Certain antidepressants have been shown to be effective in migraine prophylaxis. Amitriptyline is a tricyclic antidepressant (TCA) used for prophylactic treatment of migraine. Similar to anticonvulsant medication, its exact mechanism in migraine prevention is unclear. Adverse effects of TCAs can include dry mouth, blurred vision, constipation, urinary retention, sedation, tachycardia, weight gain, sexual dysfunction, and confusion. SSRIs and SNRIs may also be considered but evidence of effectiveness is unclear.

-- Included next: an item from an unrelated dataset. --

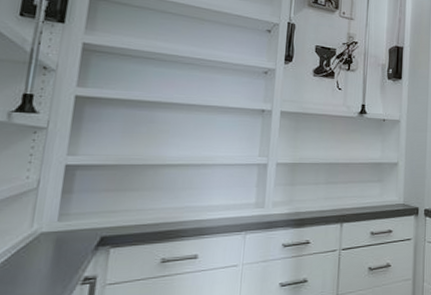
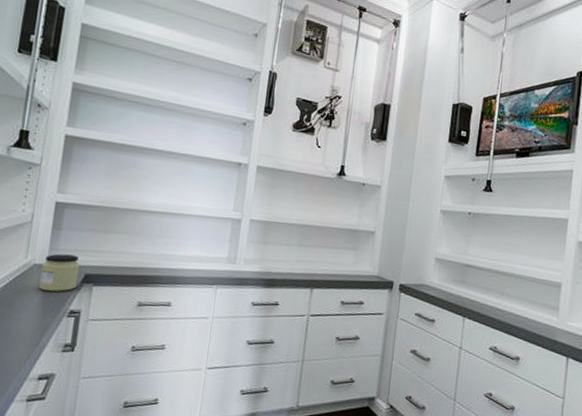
jar: none [47,218,95,261] -> present [39,253,80,292]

Monoclonal antibodies that target calcitonin gene-related peptide (CGRP) have been used for prophylactic treatment in recent years. They target the CGRP molecule or receptor and mediate the vasodilatory component of neurogenic inflammation. Erenumab, fremanezumab, and galcanezumab are examples of these drugs and are administered monthly as a subcutaneous injection. It is effective as a preventive treatment and has a favourable adverse effect profile, with local skin reactions the most common adverse effect.

Lifestyle modifications

Lifestyle modifications are an important aspect of migraine management and can help to reduce both the frequency and severity of migraine attacks. Triggers that may precipitate migraine attacks should be identified and avoided. These may include certain food, caffeine, stress, alcohol, smoking, bright lights, and strong odours. Smoking cessation programmes and support to reduce alcohol intake can be useful in this regard. Establishing a good sleep pattern is important in preventing migraines and patients should be encouraged to practice good sleep hygiene habits. Stress management techniques including meditation, yoga, and relaxation exercises may also be important in the management of migraines.

Role of the pharmacist

Pharmacists play an important role in the management of migraine and helping to improve the quality of life for migraine sufferers. Firstly, pharmacists can help tailor the pharmacological treatment, both acute and preventive, to each patient’s needs. They can monitor medication efficacy and any potential adverse effects. Patient education and counselling is another important way pharmacists can have a positive impact in migraine management. Pharmacists can provide vital education to patients about migraine, including the symptoms and stages. They can also counsel on the correct use of medication and the importance of adherence to medication. Pharmacists can give advice on the importance of avoiding triggers and non-pharmacological approaches to the management of migraine. Pharmacists can also regularly monitor their patients and provide support and follow-up as appropriate. Finally, pharmacists can effectively collaborate with other healthcare professionals to ensure an appropriate approach to migraine management that fully addresses the condition and improves clinical outcomes.